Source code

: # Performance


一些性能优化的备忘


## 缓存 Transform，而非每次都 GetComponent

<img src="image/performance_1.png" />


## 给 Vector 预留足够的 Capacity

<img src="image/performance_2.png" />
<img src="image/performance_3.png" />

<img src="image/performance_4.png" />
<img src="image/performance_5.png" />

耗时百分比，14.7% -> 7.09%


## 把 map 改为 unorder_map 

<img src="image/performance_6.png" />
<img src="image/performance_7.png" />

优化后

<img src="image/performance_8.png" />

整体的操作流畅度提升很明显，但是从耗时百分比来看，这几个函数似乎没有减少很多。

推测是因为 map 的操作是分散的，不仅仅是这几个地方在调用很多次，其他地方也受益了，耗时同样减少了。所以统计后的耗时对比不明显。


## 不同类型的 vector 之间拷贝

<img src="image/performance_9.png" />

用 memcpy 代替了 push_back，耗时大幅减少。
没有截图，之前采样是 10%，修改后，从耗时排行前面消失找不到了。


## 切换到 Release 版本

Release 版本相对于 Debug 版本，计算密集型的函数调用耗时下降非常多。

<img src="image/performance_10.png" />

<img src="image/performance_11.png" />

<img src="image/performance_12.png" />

* _What this task involves_
Can you copy out every one of the records above word for word, leaving nothing out and changing nothing?

* _Written response_
Source code

: # Performance


一些性能优化的备忘


## 缓存 Transform，而非每次都 GetComponent

<img src="image/performance_1.png" />


## 给 Vector 预留足够的 Capacity

<img src="image/performance_2.png" />
<img src="image/performance_3.png" />

<img src="image/performance_4.png" />
<img src="image/performance_5.png" />

耗时百分比，14.7% -> 7.09%


## 把 map 改为 unorder_map 

<img src="image/performance_6.png" />
<img src="image/performance_7.png" />

优化后

<img src="image/performance_8.png" />

整体的操作流畅度提升很明显，但是从耗时百分比来看，这几个函数似乎没有减少很多。

推测是因为 map 的操作是分散的，不仅仅是这几个地方在调用很多次，其他地方也受益了，耗时同样减少了。所以统计后的耗时对比不明显。


## 不同类型的 vector 之间拷贝

<img src="image/performance_9.png" />

用 memcpy 代替了 push_back，耗时大幅减少。
没有截图，之前采样是 10%，修改后，从耗时排行前面消失找不到了。


## 切换到 Release 版本

Release 版本相对于 Debug 版本，计算密集型的函数调用耗时下降非常多。

<img src="image/performance_10.png" />

<img src="image/performance_11.png" />

<img src="image/performance_12.png" />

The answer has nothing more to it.